Ragazze orrende ridevano nella nebbia. Adunche dita di fumo si alzavano dai tetti e
indicavano il cielo morto. Mi ingozzai mestamente di porchetta. Guardai la palazzina
della Croce Rossa, un avamposto sulla morte, con sotto le ambulanze in attesa come
mostri. Ancora non sapevo che mi avrebbero condotto in una dimensione sconosciuta,
navicelle per viaggiare nell’angoscia, ma anche attraverso l’angoscia e oltre la vita.

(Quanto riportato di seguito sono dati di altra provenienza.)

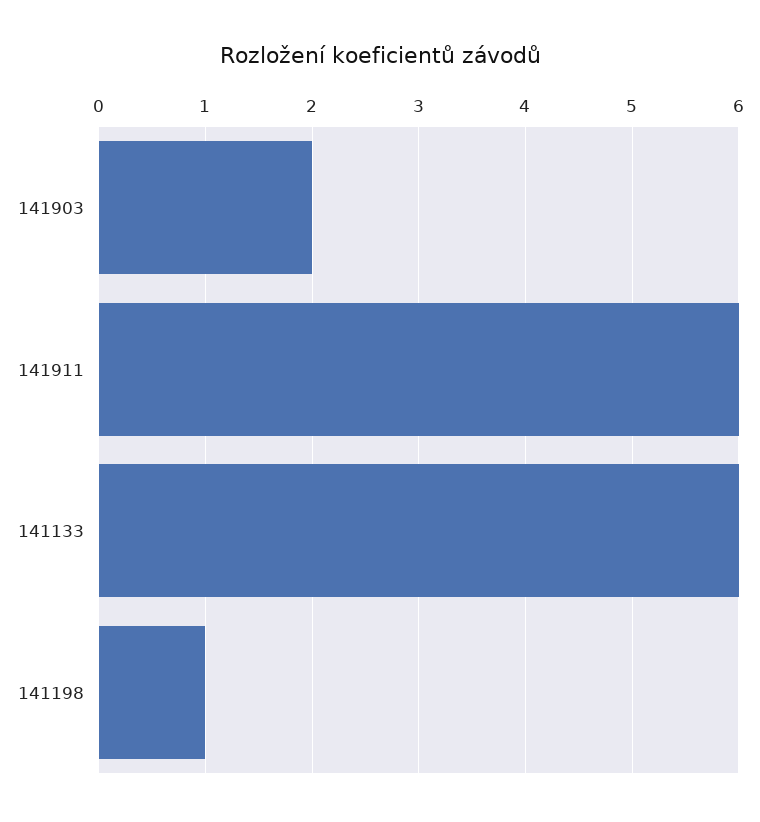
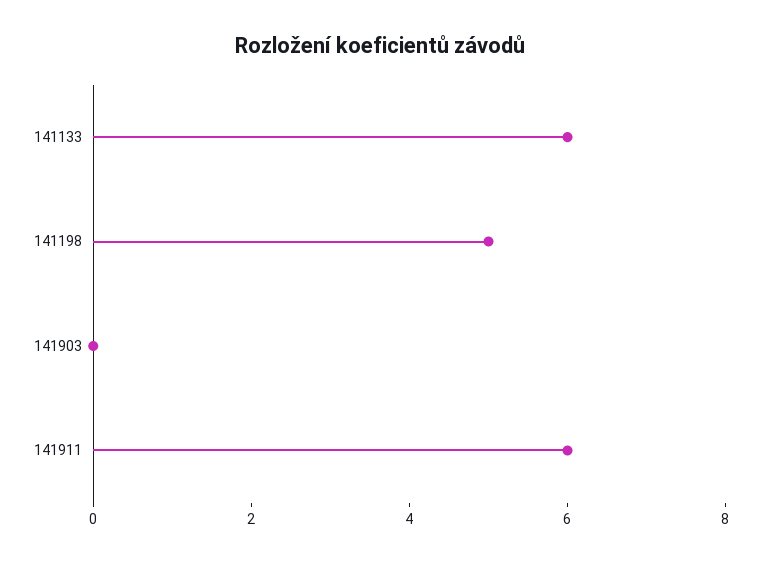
141903: 2 -> 0
141198: 1 -> 5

Un ragazzo passando accanto a me fece un rutto senza precedenti, doveva avere un
amplificatore in gola. Un vigile gesticolava verso le macchine, come volesse favorire
gli incidenti. Varcai il portone e salii verso il mio incerto destino. Pensavo di essere
andato lì tanto per fare conoscenza, come il primo giorno di scuola. Avremmo parlato
un po’, mi avrebbero rimandato a casa e festa finita. Errore. Per diversi giorni non mi
sarei mosso dal paese. Me lo comunicarono due miei colleghi. Uno alto e biondo,
chiaramente un pazzo, mi disse che lì si stava malissimo, non si mangiava, la notte
non si dormiva per via degli incidenti, il giorno non si dormiva perché era giorno, i
volontari ci maltrattavano e insomma tutto era uno schifo. L’altro confermò. Mi
sentivo un po’ a disagio fra tanto ottimismo. Per fortuna doveva arrivare il
Responsabile degli obiettori, a sistemare le cose. Arrivò. Disse che presto avrebbe
dato ai due nuovi – io e un altro – la patente per guidare le ambulanze. Guardai quel
tipo grasso, giovane e che ostentava un’inspiegabile fiducia in se stesso, vestito come
un rappresentante di qualcosa (forse un rappresentante di obiettori) e osservai che non
ero sicuro di essere un gran guidatore di ambulanze, soprattutto in caso di urgenze. Il
Manzi, così si chiamava il responsabile, mi disse che avevo ragione. Più tardi mi
accolse in uno stanzino fatiscente detto ambulatorio, per parlare a quattr’occhi e
affermò: «Ascolta, un anno è lungo da passare, se rompi ti inculo a balzelli per tutta
la stanza.» Decisamente, non era la tipica crocerossina. Presto ebbi la patente per le
ambulanze. Mi spiegarono il funzionamento di tutta la baracca. La radio, le chiamate
telefoniche che ci segnalavano gli incidenti, i servizi di routine, l’etica eroica di tutta
la questione, le norme e i suggerimenti. Capii ben poco, se non che facevamo orari
massacranti e illegali. D’altra parte se rompevo mi attendevano i balzelli. Pensai di
esercitarmi a usare la radio, che mi sembrava la cosa più importante. Provai a
chiamare una delle nostre ambulanze. «Chi è questo cretino che parla?» fu il
commento di una voce venuta dal nulla. Guardai i campi ancora ghiacciati fuori dalla
finestra, oltre il fiume denso che correva proprio sotto di noi, il fango duro che
imprigionava le case gialle come in un incantesimo malvagio, il castellozzo che svettava in lontananza, certo abitato da qualche spirito che regnava in quel luogo di
dolore e desolazione, lasciai andare il pulsante della radio e chiusi la bocca."